Is your soul mate out there? Here’s what experts think
Lisa Elkins knew the minute she met Ron Elkins during a night coffee break in college that she’d spend the rest of her life with him. She was 18 and he was 20.
Today, the two architects, who have been married for 18 years, share a home and a company together, working just 5 feet away from each other in an Illinois suburb.
“I think you can make things work with different people, but I think there’s a really special connection that makes one significantly more right than anyone else,” she said.
An overwhelming majority of Americans believe in the idea of soul mates. Psychologists and relationship experts, however, dispute the idea of a soul mate, saying that multiple people can match each other romantically.
This can have a positive or negative interpretation.
For instance, if you could love multiple people, it may be easier to back out of a bad relationship, but at the same time, it also can offer an excuse to have an affair.

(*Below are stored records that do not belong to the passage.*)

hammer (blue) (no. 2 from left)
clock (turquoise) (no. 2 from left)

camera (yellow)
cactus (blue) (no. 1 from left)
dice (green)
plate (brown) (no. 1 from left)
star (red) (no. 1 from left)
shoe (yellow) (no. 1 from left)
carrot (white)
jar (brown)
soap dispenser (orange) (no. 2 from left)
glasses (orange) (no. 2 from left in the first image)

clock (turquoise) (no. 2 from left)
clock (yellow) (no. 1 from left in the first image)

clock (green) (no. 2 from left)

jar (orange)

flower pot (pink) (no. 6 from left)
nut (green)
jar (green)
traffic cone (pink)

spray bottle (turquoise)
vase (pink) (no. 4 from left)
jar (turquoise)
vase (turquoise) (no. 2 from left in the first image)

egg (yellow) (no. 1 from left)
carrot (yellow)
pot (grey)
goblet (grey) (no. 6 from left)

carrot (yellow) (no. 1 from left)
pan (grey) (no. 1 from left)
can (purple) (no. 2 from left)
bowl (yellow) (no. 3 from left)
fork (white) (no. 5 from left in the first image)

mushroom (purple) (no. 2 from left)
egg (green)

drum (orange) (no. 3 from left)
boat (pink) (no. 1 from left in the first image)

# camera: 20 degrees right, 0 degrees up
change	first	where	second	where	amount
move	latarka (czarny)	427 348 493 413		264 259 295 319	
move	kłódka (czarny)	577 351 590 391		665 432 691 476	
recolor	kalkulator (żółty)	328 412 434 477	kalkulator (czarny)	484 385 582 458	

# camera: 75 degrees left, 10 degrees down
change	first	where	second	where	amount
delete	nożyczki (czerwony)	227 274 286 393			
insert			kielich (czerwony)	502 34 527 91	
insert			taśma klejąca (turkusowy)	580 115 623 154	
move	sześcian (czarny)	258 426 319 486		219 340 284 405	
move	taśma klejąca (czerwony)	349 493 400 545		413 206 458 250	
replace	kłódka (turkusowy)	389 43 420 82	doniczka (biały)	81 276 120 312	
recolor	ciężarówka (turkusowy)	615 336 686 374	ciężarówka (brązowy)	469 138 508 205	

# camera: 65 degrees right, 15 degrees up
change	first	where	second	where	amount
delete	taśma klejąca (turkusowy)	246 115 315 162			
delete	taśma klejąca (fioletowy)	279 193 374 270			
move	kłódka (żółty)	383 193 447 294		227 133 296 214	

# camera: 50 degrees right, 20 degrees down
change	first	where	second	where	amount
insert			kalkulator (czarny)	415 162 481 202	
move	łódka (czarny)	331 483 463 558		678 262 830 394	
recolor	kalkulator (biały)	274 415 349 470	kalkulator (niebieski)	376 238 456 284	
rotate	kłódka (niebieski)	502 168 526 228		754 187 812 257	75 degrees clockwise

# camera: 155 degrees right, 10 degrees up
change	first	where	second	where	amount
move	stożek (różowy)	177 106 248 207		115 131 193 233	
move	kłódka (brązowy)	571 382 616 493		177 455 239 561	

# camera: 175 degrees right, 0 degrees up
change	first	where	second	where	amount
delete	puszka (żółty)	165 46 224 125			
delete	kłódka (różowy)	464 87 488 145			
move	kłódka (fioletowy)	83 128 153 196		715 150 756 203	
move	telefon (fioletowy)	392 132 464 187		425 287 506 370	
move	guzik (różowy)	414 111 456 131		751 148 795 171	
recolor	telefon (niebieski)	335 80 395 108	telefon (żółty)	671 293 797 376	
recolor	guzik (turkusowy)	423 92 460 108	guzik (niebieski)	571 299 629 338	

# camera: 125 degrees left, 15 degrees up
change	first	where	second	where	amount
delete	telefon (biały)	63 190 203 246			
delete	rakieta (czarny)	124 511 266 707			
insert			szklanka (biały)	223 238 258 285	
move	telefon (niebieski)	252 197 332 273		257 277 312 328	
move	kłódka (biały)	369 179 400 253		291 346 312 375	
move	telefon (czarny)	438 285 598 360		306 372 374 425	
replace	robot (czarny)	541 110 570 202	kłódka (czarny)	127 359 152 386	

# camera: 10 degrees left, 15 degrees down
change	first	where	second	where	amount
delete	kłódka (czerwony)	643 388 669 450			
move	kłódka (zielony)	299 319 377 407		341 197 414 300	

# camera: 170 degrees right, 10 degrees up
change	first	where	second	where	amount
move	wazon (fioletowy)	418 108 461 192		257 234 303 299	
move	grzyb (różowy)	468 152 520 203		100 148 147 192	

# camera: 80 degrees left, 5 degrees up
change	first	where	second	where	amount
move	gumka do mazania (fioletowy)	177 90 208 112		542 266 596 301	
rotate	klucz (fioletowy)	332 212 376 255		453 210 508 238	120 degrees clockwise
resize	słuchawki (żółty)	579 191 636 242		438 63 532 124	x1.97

“The idea of a soul mate often results in a sense of security — if they are my soul mate, then I am theirs, and they could never leave me since they can’t find another soul mate,” said Ramani Durvasula, professor of psychology at California State University in Los Angeles. “It’s likely a false sense of security, but a sense of security nonetheless.”
The soul mate idea is also a fairly romantic notion, says relationship expert Gary Lewandowski Jr.
“In reality, there are likely several people with whom any one individual could be compatible,” said Lewandowski, a professor and chairman in the psychology department at Monmouth University in New Jersey. “We see evidence of this when people have multiple high-quality relationships over time.”
A 2016 survey conducted by online dating site Match.com found that men fall in love just over three times in their lives, while the average woman falls in love a little more than twice in her life — a stat that appears to dispute the idea that “you’re the only one for me.”
“This belief that there’s only one person for you — the soul mate idea — comes out of our farming past, when you had to marry young, and you had to stay married for life: You couldn’t take half the farm with you,” said Helen Fisher, author of “Anatomy of Love.”
Part of the reason why love interests change over a lifetime is because people change — and partners might grow apart.
The person who was perfect for you at that period in your life may not be perfect anymore.
“People mature, they change, they grow up, they acquire new interests, they live in new places,” Fisher said. “During the course of your life, you could fall in love with a lot of people.”
And, you may not fall out of love with a person before feeling in love with another. Loving two people simultaneously doesn’t fit with society’s norms or expectations about love, but it happens.
There’s a growing body of research suggesting that polyamory — loving more than one person at a time — is more common than we once thought, Lewandowski said.